PROBLEM DESCRIPTION:
Identify all lines in the listing that include the word "handling", and copy them out.

┌─ DATA TO PROCESS

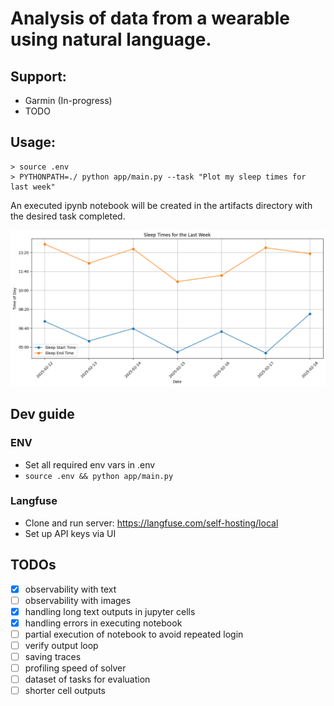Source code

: # Analysis of data from a wearable using natural language.

## Support:

- Garmin (In-progress)
- TODO

## Usage:

```
> source .env
> PYTHONPATH=./ python app/main.py --task "Plot my sleep times for last week"
```

An executed ipynb notebook will be created in the artifacts directory with the desired task completed.

![Generated plot](example.png)

## Dev guide

### ENV

- Set all required env vars in .env
- `source .env && python app/main.py`

### Langfuse

- Clone and run server: https://langfuse.com/self-hosting/local
- Set up API keys via UI

## TODOs

- [x] observability with text
- [ ] observability with images
- [x] handling long text outputs in jupyter cells
- [x] handling errors in executing notebook
- [ ] partial execution of notebook to avoid repeated login
- [ ] verify output loop
- [ ] saving traces
- [ ] profiling speed of solver
- [ ] dataset of tasks for evaluation
- [ ] shorter cell outputs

└─

TASK SOLUTION:
- [x] handling long text outputs in jupyter cells
- [x] handling errors in executing notebook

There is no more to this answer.